Life and Death of a Mobile Phone
This first 30 minute doc shows how mobile phones have become an utter necessity to modern day lifestyles – we live in a world where we are compelled to always be connected. You’ll see a brief history of handsets – some brick carphones progressing to the pocketable variety, and people’s mobile phone habits.
You’ll also see where mobile phones go when they’re no longer wanted: Some are recycled and resold, others are broken apart and spare parts taken, metals extracted. With 500 tonnes of mobile phones, one particular plant extracted 150kg of gold.
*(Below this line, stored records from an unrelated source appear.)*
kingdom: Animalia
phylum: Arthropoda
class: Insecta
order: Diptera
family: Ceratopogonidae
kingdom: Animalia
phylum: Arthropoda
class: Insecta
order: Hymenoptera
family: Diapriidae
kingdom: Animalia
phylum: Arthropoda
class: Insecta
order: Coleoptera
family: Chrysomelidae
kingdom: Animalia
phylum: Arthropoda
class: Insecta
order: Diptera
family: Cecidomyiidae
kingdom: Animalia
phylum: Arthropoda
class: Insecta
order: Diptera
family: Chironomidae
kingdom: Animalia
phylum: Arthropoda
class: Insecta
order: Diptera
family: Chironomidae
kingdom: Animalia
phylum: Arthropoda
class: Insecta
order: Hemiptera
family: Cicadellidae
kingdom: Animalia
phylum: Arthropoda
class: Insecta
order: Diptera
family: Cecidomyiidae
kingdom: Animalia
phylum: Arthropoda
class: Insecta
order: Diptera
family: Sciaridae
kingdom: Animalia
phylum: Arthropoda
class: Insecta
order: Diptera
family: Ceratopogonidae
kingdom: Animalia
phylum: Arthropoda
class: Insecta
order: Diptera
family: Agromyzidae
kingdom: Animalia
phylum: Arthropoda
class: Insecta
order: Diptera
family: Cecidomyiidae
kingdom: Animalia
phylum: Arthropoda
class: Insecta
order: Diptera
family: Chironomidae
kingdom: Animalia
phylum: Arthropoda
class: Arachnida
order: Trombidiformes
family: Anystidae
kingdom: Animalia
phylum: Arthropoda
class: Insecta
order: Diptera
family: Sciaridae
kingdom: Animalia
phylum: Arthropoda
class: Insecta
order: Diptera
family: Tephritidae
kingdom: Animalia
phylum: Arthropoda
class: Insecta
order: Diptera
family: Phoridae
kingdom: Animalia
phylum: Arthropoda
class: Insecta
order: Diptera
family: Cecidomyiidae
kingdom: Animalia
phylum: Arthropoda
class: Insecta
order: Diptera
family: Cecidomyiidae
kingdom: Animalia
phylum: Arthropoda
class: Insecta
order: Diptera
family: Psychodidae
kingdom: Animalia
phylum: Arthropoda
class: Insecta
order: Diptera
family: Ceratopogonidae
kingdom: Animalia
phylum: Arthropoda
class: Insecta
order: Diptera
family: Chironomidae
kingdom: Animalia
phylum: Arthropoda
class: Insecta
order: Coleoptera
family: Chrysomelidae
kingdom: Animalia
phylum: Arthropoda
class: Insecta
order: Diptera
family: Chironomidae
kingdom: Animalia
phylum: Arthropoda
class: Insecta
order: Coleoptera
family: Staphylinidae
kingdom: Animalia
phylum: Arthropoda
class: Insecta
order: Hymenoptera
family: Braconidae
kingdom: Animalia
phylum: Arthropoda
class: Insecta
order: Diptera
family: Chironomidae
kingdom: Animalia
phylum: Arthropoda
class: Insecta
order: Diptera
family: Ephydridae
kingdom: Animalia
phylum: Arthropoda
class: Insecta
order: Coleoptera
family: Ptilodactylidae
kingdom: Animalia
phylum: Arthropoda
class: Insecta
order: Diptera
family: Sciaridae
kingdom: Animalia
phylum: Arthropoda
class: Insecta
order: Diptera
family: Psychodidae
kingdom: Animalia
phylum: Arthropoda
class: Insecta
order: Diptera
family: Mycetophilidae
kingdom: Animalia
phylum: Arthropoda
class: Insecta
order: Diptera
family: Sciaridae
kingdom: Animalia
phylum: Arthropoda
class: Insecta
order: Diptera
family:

If you’re reading this, most likely you’re obsessed with technology. You love gadgets, always seeking to get the latest one, even though what you’ve already got might already still be pretty functional. Cameras, TVs, Computers, MP3 players, and of course, mobile phones.
Are you upgrading out of ‘need’? Or is it something psychological – a status symbol, or perhaps, as mentioned, you just want the newest, shiniest gadget?
The content of this video is what I expected the first video “Life and Death of a Mobile Phone” to be about. How with the upgrade culture, we’re constantly upgrading our phones and disposing older ones.
“Upgrade Me” shows the gadget culture to constantly upgrade to the latest and greatest. It’s interesting to see that the Apple’s iPod and iPhone are seen as the landmark devices that people covet. When Simon Armitage visits a school - the most desirable, ultimate gadget the children mention is iPhone. It’s nice that people are opening up to the world of Smartphone and convergence devices, but it’s a bit disheartening as a Nokia Geek that Nokia isn’t getting a mention.
Frankly though, I can understand it – except for pre-iPhone era, Nokia have still got to put a device out there with the intrinsic desirability factor of the iPhone. It’s not so much that the iPhone is particularly better than another phone, it’s just THE device of the moment. Like how a lot of (non tech) people confuse all MP3 players as iPods, people are associating high end only with iPhone. With the great advertising hype and inevitable word of mouth, Apple have TAUGHT people, like with the iPod, exactly what to desire instead of just “listening to the market and following what consumers seem to want…*cough*Nokia*”. Apple don’t play things safe and follow trends, they take risks and set new ones. (Though when they do “copy” no one really bats an eyelid)
I really wish that Nokia will push the boat out in 2010 to give us something truly wow-worthy. The N900 is the closest we’re gonna get so far, and it’s pretty good. But from Nokia, I want to see that device where (in addition to the internet/messaging/possibly gaming/touch prowess of the N900) I can leave my point and shoot camera and video cam behind by giving us the imaging performance that could rival dedicated counterparts. Nokia are already there with bringing the best Mobile Web experience, possibly even with gaming on Maemo 5. It’s all about just bringing it all together, in that one device.
Then there’s the trouble of shrinking all that, and perhaps like Apple, keep some sort of ICONIC design/appearance/NAME to maintain that recognizability even with future physical updates of that device.
Samsung also get a big mention. Simon takes a trip to Samsung HQ in South Korea. Apparently, the key to Samsung’s success is they’re always striving to bring new technology. I remember the days when samsung phones were purely style over substance, with any ground breaking phone looking extremely hideous (7MP camera phones with opical zoom *yuck*!). They were quite laughable. Now, Samsung is constantly punching the pistons to the max, delivering the very best in convergence hardware (e.g. i8910, W880/Pixon 12). Samsung of course, aren’t just phone manufacturers, they make practically every type of consumer electronic device. Still though, their “Future House” looks kinda stupid to me. Design wise, they’re nice, but they’re not at all futuristic, not by today’s standards anyway.
Towards the end of the video is most interesting – with nanotech/biotech, we may soon be able to upgrade ourselves, restore hearing/sight, monitor internal physiology and something I’ve always thought the inevitable, the physical integration of “mobile phone” with the human body.